* _Task to complete_
Going through the entries below, copy out each line that contains "DBackgroundStateAware".

= = = =

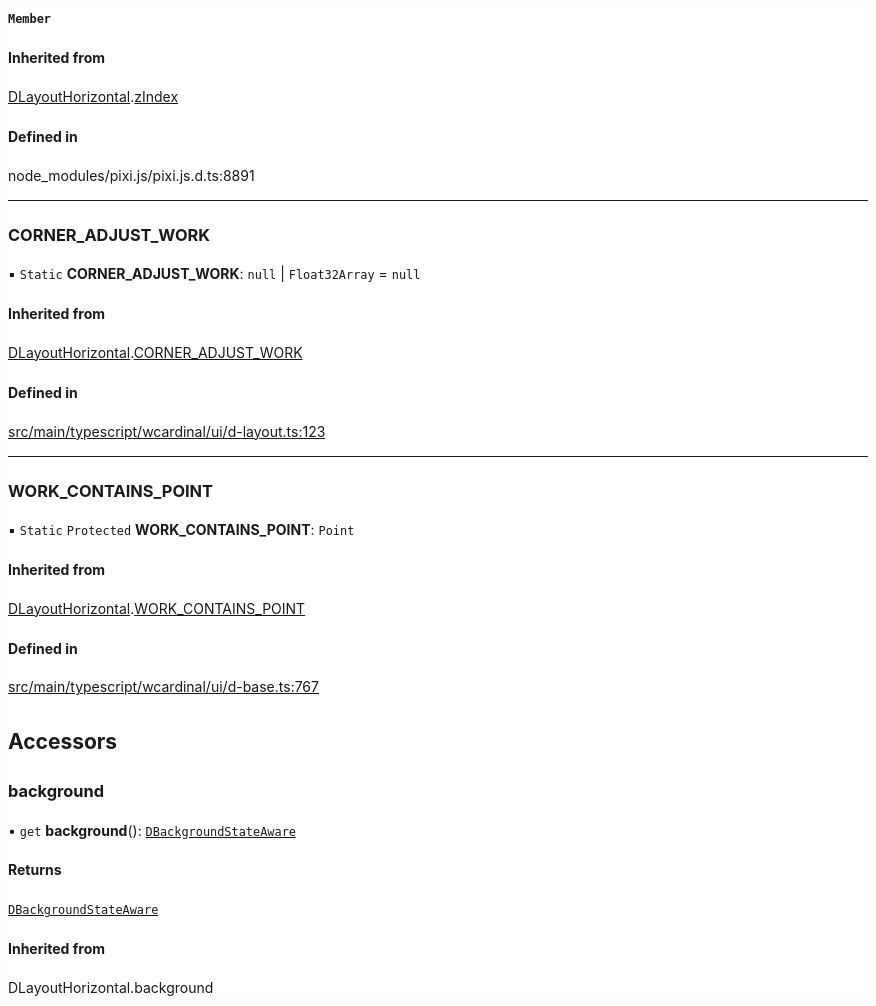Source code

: **`Member`**

#### Inherited from

[DLayoutHorizontal](DLayoutHorizontal.md).[zIndex](DLayoutHorizontal.md#zindex)

#### Defined in

node_modules/pixi.js/pixi.js.d.ts:8891

___

### CORNER\_ADJUST\_WORK

▪ `Static` **CORNER\_ADJUST\_WORK**: ``null`` \| `Float32Array` = `null`

#### Inherited from

[DLayoutHorizontal](DLayoutHorizontal.md).[CORNER_ADJUST_WORK](DLayoutHorizontal.md#corner_adjust_work)

#### Defined in

[src/main/typescript/wcardinal/ui/d-layout.ts:123](https://github.com/winter-cardinal/winter-cardinal-ui/blob/v0.442.0/src/main/typescript/wcardinal/ui/d-layout.ts#L123)

___

### WORK\_CONTAINS\_POINT

▪ `Static` `Protected` **WORK\_CONTAINS\_POINT**: `Point`

#### Inherited from

[DLayoutHorizontal](DLayoutHorizontal.md).[WORK_CONTAINS_POINT](DLayoutHorizontal.md#work_contains_point)

#### Defined in

[src/main/typescript/wcardinal/ui/d-base.ts:767](https://github.com/winter-cardinal/winter-cardinal-ui/blob/v0.442.0/src/main/typescript/wcardinal/ui/d-base.ts#L767)

## Accessors

### background

• `get` **background**(): [`DBackgroundStateAware`](../interfaces/DBackgroundStateAware.md)

#### Returns

[`DBackgroundStateAware`](../interfaces/DBackgroundStateAware.md)

#### Inherited from

DLayoutHorizontal.background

= = = =

* _Answer box_
• `get` **background**(): [`DBackgroundStateAware`](../interfaces/DBackgroundStateAware.md)
[`DBackgroundStateAware`](../interfaces/DBackgroundStateAware.md)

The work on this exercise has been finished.